● The problem:
Please reproduce the passage below about the new gallery design, word for word and in full.
*** Text section Section Begins ***
The narrow march of great white male genius is out; chronology will be followed, but not strictly; galleries will be devoted to individual artists, but not exclusively; and mediums will be decidedly mixed. Expect new acquisitions, like Leonora Carrington’s “And Then We Saw the Minotaur’s Daughter,” purchased this summer; rarely seen works liberated from storage and old standbys dramatically refreshed through conservation. Visitors expecting the wall-to-wall masterpieces will be disappointed. Many others, especially in the art world, may find it necessary to drop by more regularly to see what’s going on. Here’s hoping that the new design will make it easier to do so.
*** Text section Section Ends ***
*** Source data Section Begins ***
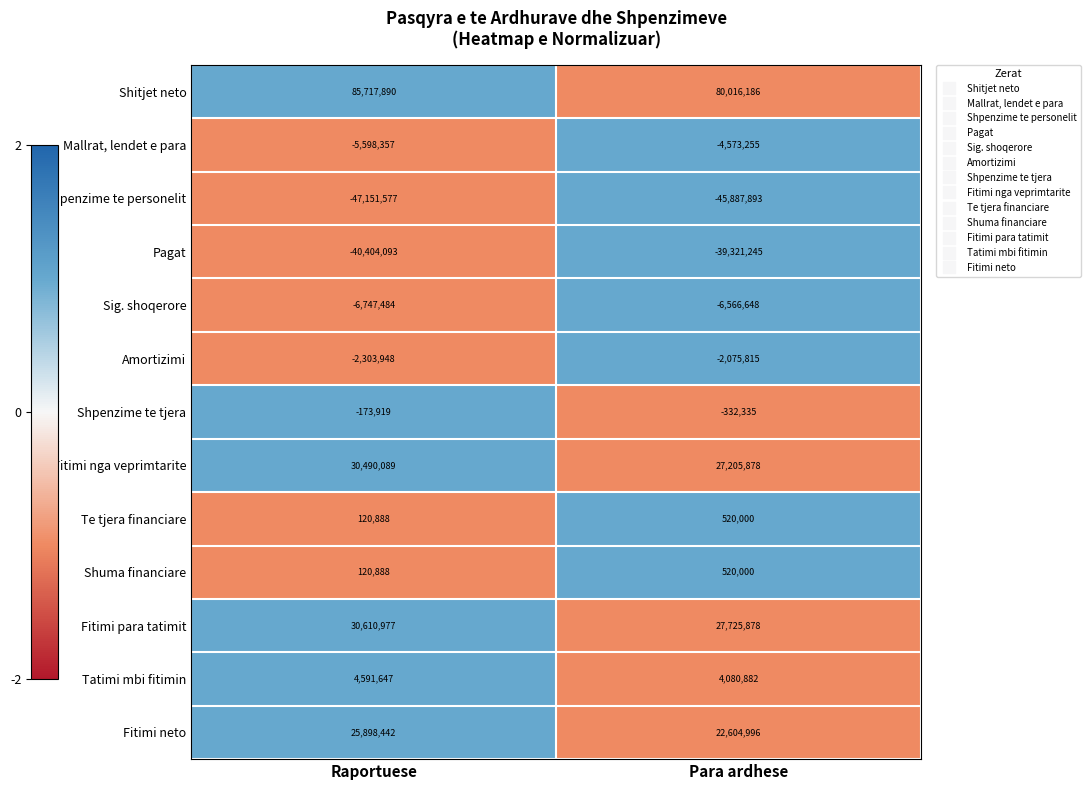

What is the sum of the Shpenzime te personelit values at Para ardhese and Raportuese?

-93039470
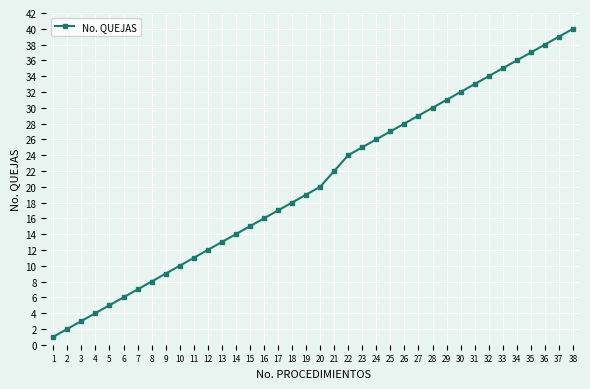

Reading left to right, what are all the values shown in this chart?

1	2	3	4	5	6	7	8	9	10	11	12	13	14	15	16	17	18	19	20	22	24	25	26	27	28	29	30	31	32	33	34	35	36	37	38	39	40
*** Source data Section Ends ***
*** Source data Section Begins ***
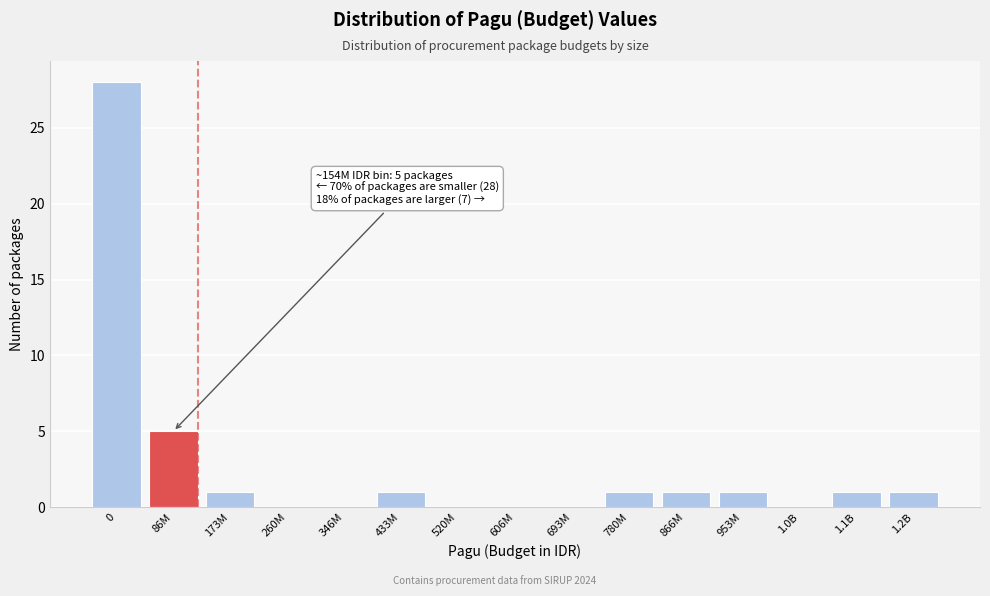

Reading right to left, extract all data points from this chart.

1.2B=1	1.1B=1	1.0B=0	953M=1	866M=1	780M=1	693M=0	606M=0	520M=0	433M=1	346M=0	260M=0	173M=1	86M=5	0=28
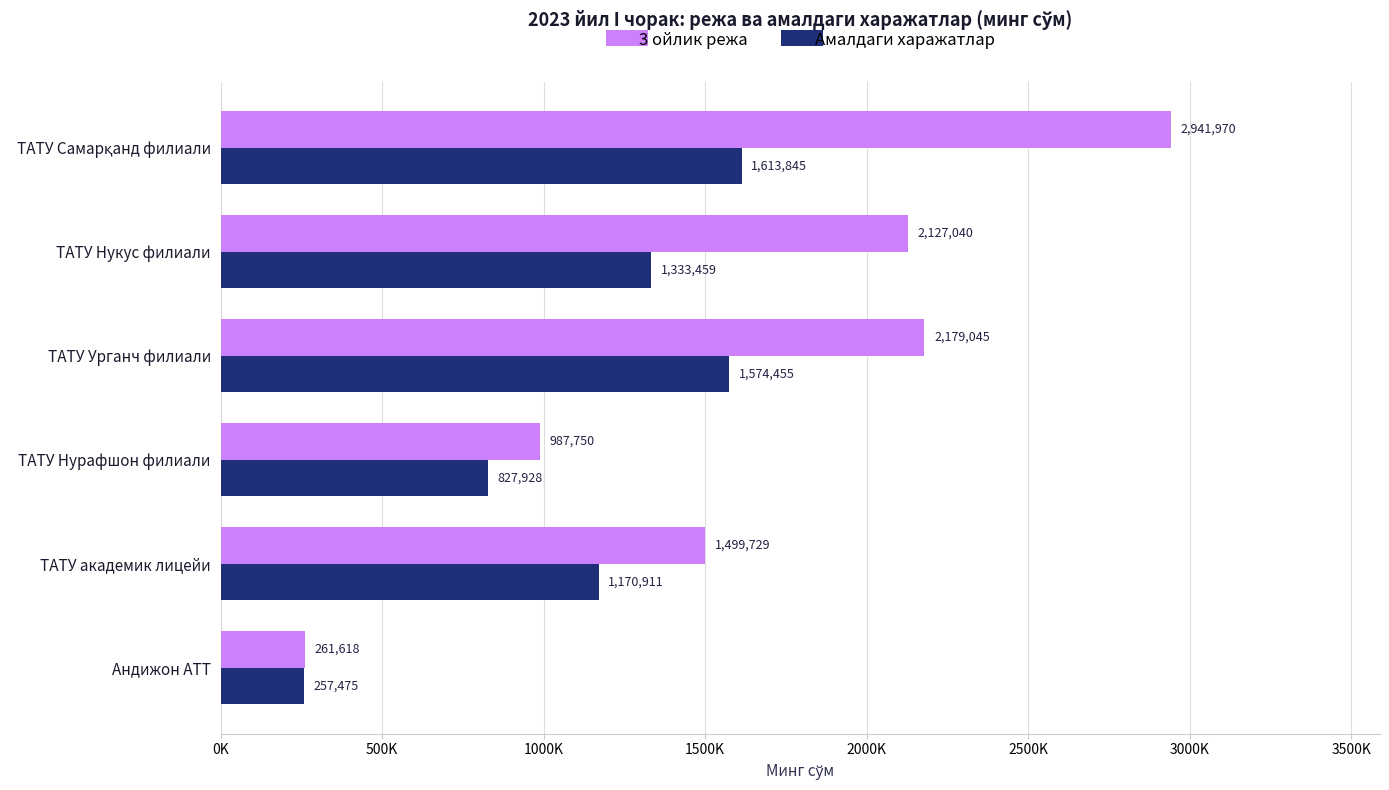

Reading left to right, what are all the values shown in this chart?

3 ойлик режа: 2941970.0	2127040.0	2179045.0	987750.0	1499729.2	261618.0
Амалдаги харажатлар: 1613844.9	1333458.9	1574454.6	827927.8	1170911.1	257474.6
*** Source data Section Ends ***
● Task response:
The narrow march of great white male genius is out; chronology will be followed, but not strictly; galleries will be devoted to individual artists, but not exclusively; and mediums will be decidedly mixed. Expect new acquisitions, like Leonora Carrington’s “And Then We Saw the Minotaur’s Daughter,” purchased this summer; rarely seen works liberated from storage and old standbys dramatically refreshed through conservation. Visitors expecting the wall-to-wall masterpieces will be disappointed. Many others, especially in the art world, may find it necessary to drop by more regularly to see what’s going on. Here’s hoping that the new design will make it easier to do so.